Publié dans le n° 162 des Dossiers de l'allaitement, septembre 2020
D'après : Antiepileptic drugs during breastfeeding. Anderson PO. Breastfeed Med 2020 ; 15(1) : 2-4.
Les mères traitées pour une épilepsie sont moins nombreuses à commencer à allaiter, probablement en raison de la crainte des effets secondaires de leur traitement chez leur bébé. Pourtant, nous disposons de données fiables concernant certains antiépileptiques, avec un suivi à long terme des enfants allaités. Une étude a suivi 181 enfants dont la mère était traitée par carbamazépine, lamotrigine, phénytoïne ou valproate (en monothérapie), les enfants ayant été suivis jusqu’à 6 ans. 78 enfants ont été allaités (pendant 7,2 mois en moyenne), et comparés aux 103 enfants qui ne l’ont pas été. Après ajustement pour les variables confondantes, le QI des enfants allaités était plus élevé que celui des enfants non allaités (108 versus 104), la différence étant essentiellement liée au sous-groupe des enfants traités par valproate ; chez ces derniers, les enfants allaités avaient un QI plus élevé de 12 points que les enfants non allaités (106 versus 94), l’impact des autres produits n’étant pas statistiquement significatif. Une étude norvégienne a suivi 223 mères traitées ou non par antiépileptiques pendant l’allaitement (lamotrigine, carbamazépine ou valproate en monothérapie), les enfants étant suivis jusqu’à 36 mois. Si les enfants exposés pendant la grossesse avaient un moins bon développement au niveau de la motricité fine, cet impact n’était pas constaté chez ceux qui avaient été allaités plus de 6 mois. Globalement, les données montrent que l’allaitement par une mère traitée par ces antiépileptiques n’a pas d’impact négatif sur le développement neurologique de l’enfant, et qu’il pourrait même contrebalancer un impact négatif de l’exposition in utero.
La carbamazépine (Tégrétol®) est excrétée à un taux relativement élevé dans le lait maternel. Les enfants allaités par les mères sous carbamazépine ont un taux sérique mesurable mais habituellement inférieur au taux thérapeutique. La plupart des enfants ne présenteront pas d’effet secondaire, mais des cas de sédation, de succion faible, de syndrome de sevrage au moment de l’arrêt de l’allaitement ont été rapportés, ainsi que 3 cas de dysfonctionnement hépatique. Dans tous ces cas, l’enfant avait été exposé in utero au traitement maternel et certaines femmes prenaient plusieurs antiépileptiques. Si l’enfant présente des signes de toxicité, il sera utile de faire un bilan hématologique et hépatique. La carbamazépine peut induire un syndrome de Stevens-Johnson ou un syndrome de Lyell de façon non dose-dépendante.
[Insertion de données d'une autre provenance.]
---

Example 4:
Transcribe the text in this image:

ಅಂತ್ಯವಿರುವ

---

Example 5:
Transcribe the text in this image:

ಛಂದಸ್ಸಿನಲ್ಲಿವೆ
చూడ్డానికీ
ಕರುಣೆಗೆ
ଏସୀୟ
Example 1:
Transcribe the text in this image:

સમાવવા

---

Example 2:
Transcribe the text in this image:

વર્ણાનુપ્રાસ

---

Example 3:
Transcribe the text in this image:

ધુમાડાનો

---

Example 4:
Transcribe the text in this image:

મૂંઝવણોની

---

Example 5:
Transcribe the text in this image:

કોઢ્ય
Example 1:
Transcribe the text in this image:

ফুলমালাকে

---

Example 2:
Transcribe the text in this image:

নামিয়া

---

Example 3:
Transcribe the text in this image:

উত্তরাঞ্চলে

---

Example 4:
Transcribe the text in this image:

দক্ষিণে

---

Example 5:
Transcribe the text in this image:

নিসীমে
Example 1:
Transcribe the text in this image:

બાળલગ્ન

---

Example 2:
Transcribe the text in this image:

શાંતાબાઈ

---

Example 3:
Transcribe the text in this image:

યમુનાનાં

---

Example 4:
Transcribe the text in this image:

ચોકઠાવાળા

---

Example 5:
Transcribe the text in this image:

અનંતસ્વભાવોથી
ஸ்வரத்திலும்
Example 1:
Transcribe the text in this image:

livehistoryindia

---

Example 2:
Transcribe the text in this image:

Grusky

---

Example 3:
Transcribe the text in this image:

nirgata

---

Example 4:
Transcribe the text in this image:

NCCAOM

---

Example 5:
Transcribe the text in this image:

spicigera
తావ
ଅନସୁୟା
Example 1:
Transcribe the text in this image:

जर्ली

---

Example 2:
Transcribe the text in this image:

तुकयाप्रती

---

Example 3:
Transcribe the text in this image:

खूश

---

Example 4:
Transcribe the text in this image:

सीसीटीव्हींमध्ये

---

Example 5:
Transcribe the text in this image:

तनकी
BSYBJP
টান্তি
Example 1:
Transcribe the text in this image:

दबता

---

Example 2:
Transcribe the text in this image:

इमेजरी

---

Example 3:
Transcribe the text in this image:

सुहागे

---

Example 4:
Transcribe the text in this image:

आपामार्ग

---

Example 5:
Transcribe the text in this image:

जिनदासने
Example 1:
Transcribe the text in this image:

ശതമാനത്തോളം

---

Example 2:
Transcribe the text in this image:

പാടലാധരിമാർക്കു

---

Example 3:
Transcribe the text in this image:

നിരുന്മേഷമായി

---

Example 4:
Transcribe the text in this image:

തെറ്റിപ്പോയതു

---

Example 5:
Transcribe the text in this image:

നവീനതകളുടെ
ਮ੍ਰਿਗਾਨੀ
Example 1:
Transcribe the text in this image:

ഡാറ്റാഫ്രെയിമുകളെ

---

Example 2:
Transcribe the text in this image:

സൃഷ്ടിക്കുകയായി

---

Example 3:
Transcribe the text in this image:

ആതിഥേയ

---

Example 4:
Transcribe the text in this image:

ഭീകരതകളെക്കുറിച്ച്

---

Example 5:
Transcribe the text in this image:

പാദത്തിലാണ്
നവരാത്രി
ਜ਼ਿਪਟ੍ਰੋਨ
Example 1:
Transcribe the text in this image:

Le clobazam (Likozam®, Urbanyl®) semble faiblement excrété dans le lait humain suite à la prise de doses allant jusqu’à 30 mg/jour. Sa demi-vie est de 36 à 42 heures. Il est métabolisé en N-desméthylclobazam, dont l’activité est 5 fois plus basse que celle du clobazam, et dont la demi-vie est de 71 à 82 heures. Un effet négatif chez l’enfant allaité est hautement improbable, en particulier s’il a > 2 mois.
Le clonazépam (Rivotril®) peut induire une sédation chez le nourrisson allaité, en particulier si la mère prend également d’autres produits ayant un impact sédatif. Rechercher le taux sérique infantile de clonazépam en cas de sédation infantile importante pourra être utile.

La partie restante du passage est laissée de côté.